_EXTRAIT CHOISI_
Il y a encore deux jours, Papa Harrys se déplaçait uniquement avec des béquilles. Aujourd’hui, il assure aller beaucoup mieux. Après avoir multiplié les traitements issus de la médecine moderne, il a choisi de se tourner vers une autre approche : celle du chi, cette énergie vitale au cœur de la médecine traditionnelle chinoise : « Je ne dis pas que les médicaments modernes ne sont pas bons, mais parfois la maladie disparaît, puis elle revient encore et encore. La méthode de Charles est différente. À force de pratiquer, je me sens beaucoup mieux ».
Quelques mouvements précis, des gestes lents, des temps de massage ciblés : pour Charles Laux, le soulagement passe avant tout par la circulation de l’énergie dans le corps. Pratiquant de tai chi et maître en arts martiaux, il défend une approche fondée sur l’écoute du corps et son lien avec l’environnement.
Selon lui, tout commence par l’enracinement. Retrouver un contact profond avec le sol, se reconnecter à ses appuis naturels et à ses sensations constitue la base de sa méthode.

_DONNÉES FOURNIES_
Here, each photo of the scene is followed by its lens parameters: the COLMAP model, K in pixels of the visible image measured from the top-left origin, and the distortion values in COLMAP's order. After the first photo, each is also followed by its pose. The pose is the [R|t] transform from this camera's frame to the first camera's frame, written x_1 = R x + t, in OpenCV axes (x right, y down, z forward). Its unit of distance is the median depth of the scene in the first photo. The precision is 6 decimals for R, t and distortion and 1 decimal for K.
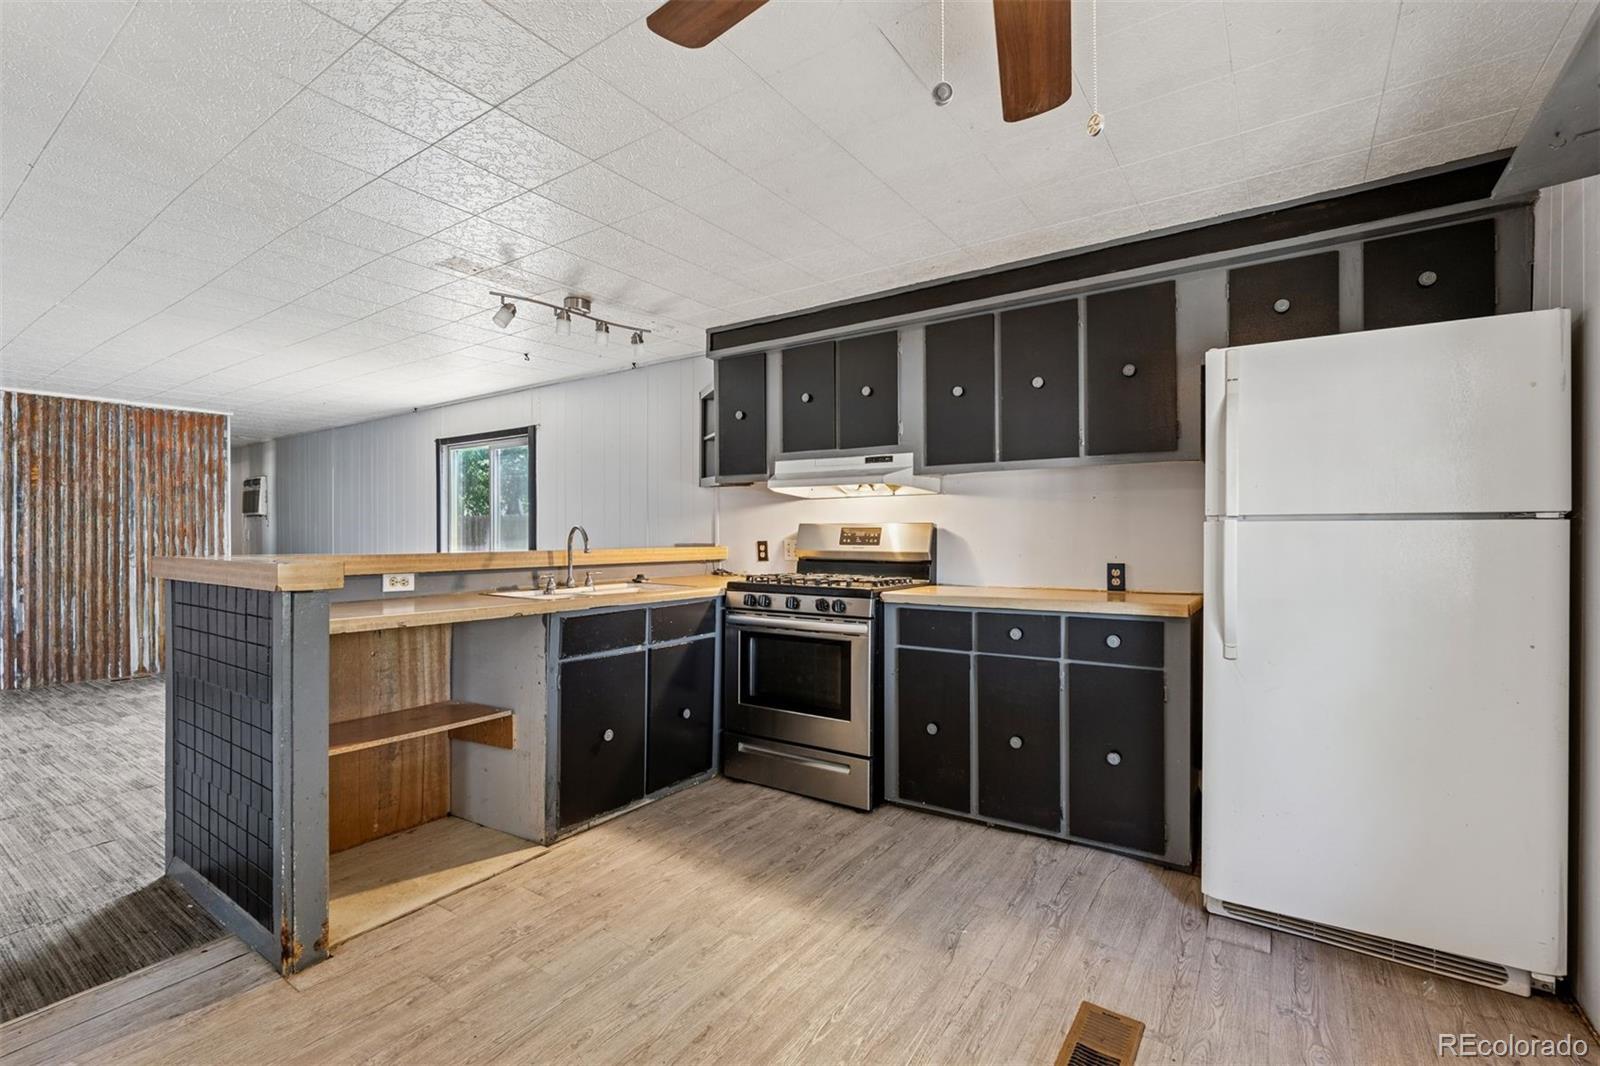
lens RADIAL K [[712.3, 0, 806.3], [0, 712.3, 536.4], [0, 0, 1]] dist [-0.005684, 0.000171]
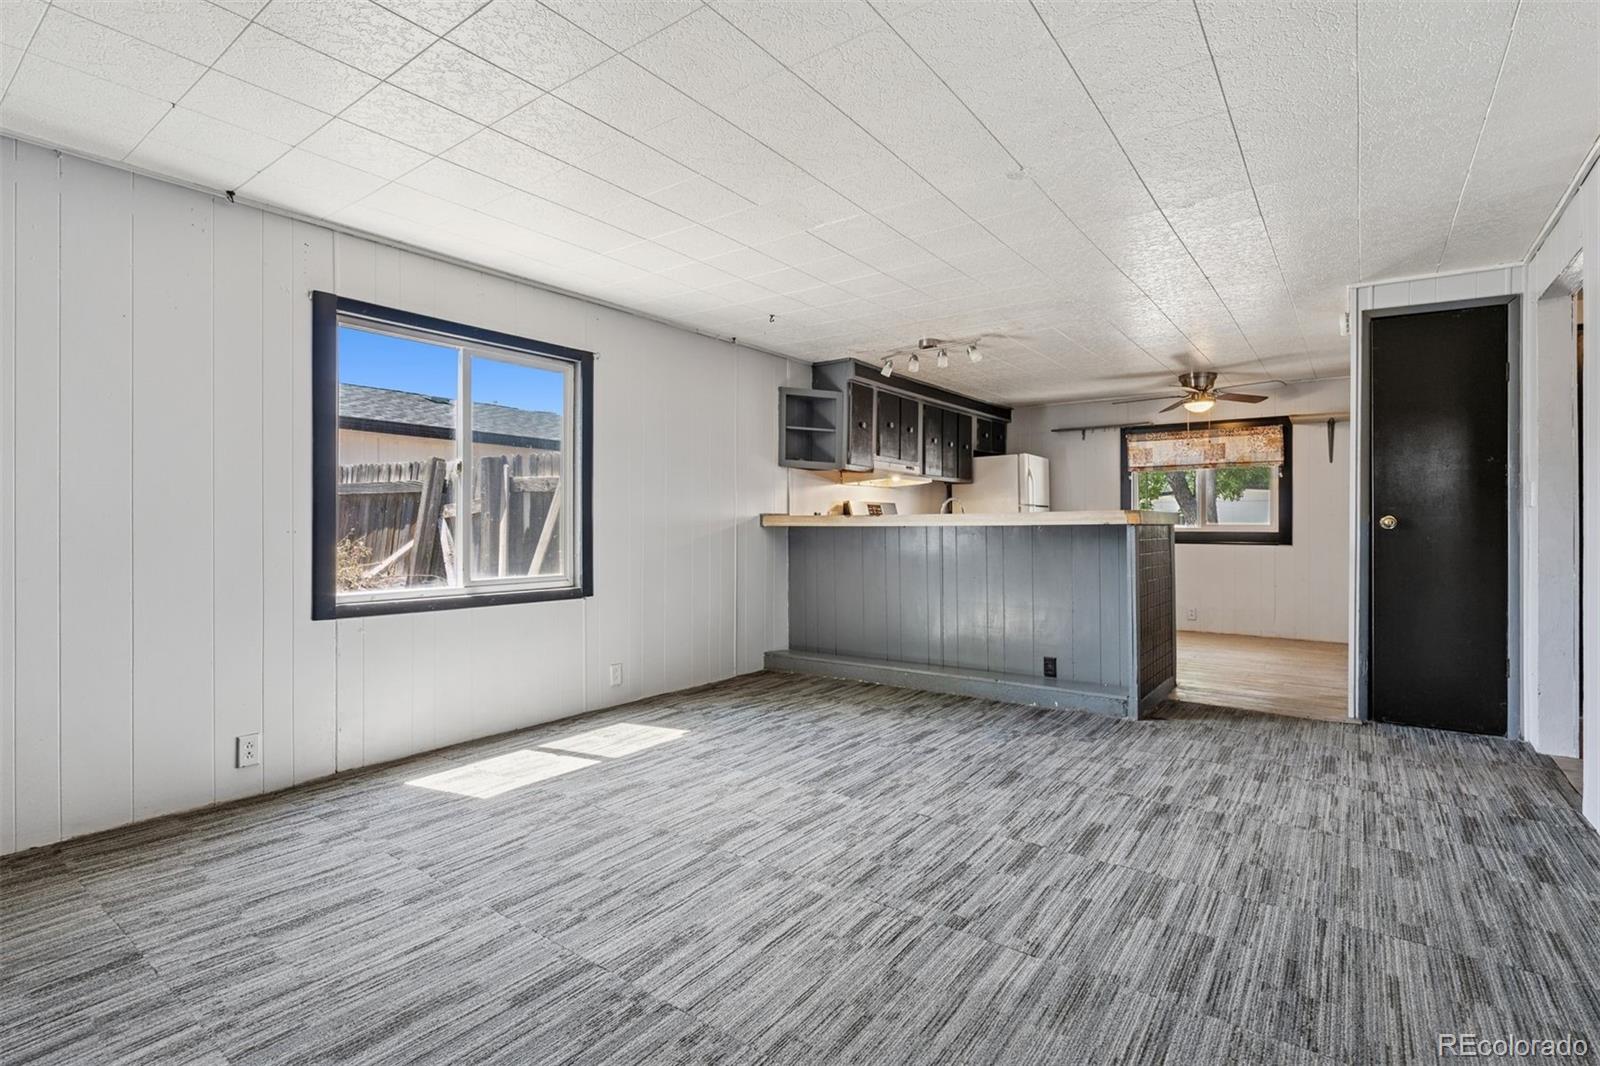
lens RADIAL K [[749.1, 0, 807.1], [0, 749.1, 523.8], [0, 0, 1]] dist [-0.009437, 0.000274]
pose [[0.036609, 0.005434, 0.999315, -1.074845], [0.006504, 0.999963, -0.005675, 0.025798], [-0.999309, 0.006707, 0.036572, 0.699024]]
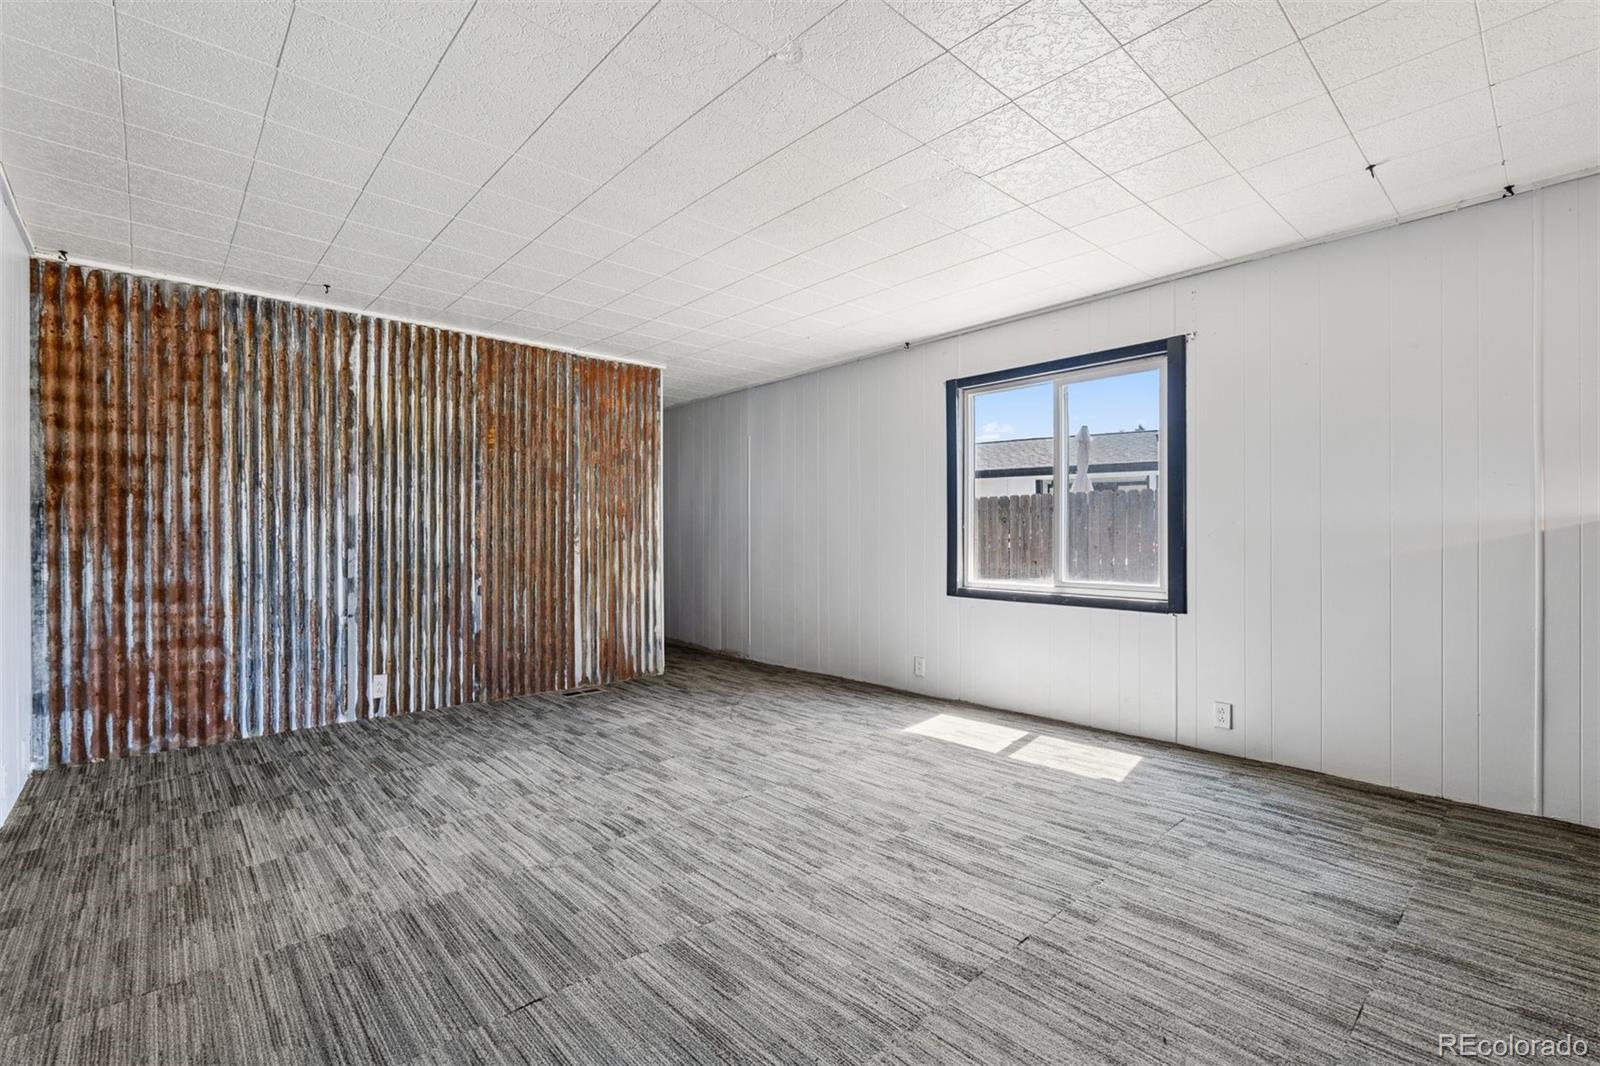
lens RADIAL K [[712.3, 0, 806.9], [0, 712.3, 531.3], [0, 0, 1]] dist [-0.005684, 0.000171]
pose [[0.974676, -0.001459, -0.223619, -0.534295], [-0.000575, 0.999959, -0.009031, 0.026288], [0.223623, 0.008931, 0.974635, 0.275834]]
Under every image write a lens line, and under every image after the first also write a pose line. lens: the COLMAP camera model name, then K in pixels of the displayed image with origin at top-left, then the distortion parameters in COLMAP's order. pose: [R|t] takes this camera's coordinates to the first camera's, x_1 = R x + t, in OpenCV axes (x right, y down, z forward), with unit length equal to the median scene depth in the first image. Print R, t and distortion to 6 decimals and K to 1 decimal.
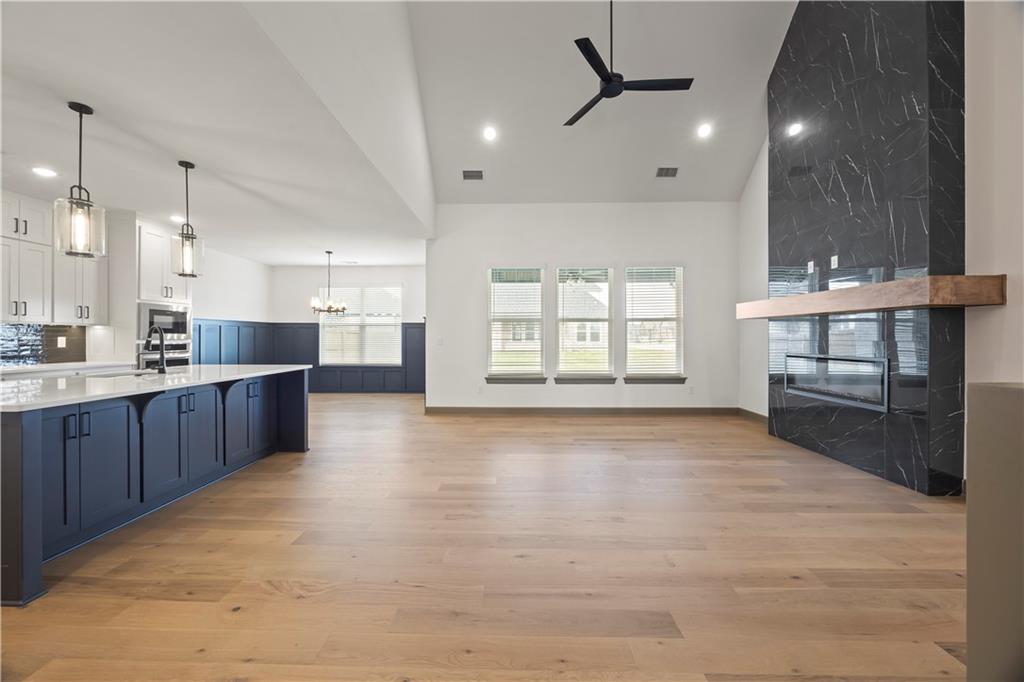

_CONSIGNE 1_
Dans l'extrait sur la méthode de Charles Laux, relevez le passage qui s'ouvre sur les mots contenant « Quelques mouvements précis, des » et se clôt sur « lien avec l’environnement. ».
_CONSIGNE 2_
Répondez à ces questions d'après l'extrait sur la méthode de Charles Laux :
(a) Avec quoi Papa Harrys se déplaçait-il il y a encore deux jours ?
(b) Dans quel domaine Charles Laux est-il maître ?
(c) Par quoi tout commence-t-il, selon Charles Laux ?
_CONSIGNE 3_
Écrivez la suite du texte sur la méthode de Charles Laux à partir de sa dernière phrase.

_RÉPONSE ATTENDUE 1_
Quelques mouvements précis, des gestes lents, des temps de massage ciblés : pour Charles Laux, le soulagement passe avant tout par la circulation de l’énergie dans le corps. Pratiquant de tai chi et maître en arts martiaux, il défend une approche fondée sur l’écoute du corps et son lien avec l’environnement.

_RÉPONSE ATTENDUE 2_
(a) Avec des béquilles.
(b) Dans les arts martiaux.
(c) Par l'enracinement.

_RÉPONSE ATTENDUE 3_
« C’est une méthode ancienne qu’on appelle la culture physique. Souvent, les gens confondent la culture physique et l’activité physique, le sport. J’ai dépassé ce stade » explique Charles Laux, maître en arts martiaux.
Après chaque intervention, il se dirige systématiquement vers un arbre. Un rituel qu’il considère essentiel pour relâcher les tensions et évacuer les impuretés accumulées pendant la séance.
Depuis plusieurs années, Charles Laux enseigne également le tai chi dans plusieurs communes des Tuamotu. Son objectif : transmettre cette pratique ancestrale et convaincre que le corps possède ses propres ressources de guérison.
Pour ce passionné de médecine chinoise, l’auto-guérison par l’énergie du chi n’est pas une promesse miracle, mais un travail quotidien, basé sur la discipline, l’équilibre et la reconnexion à soi.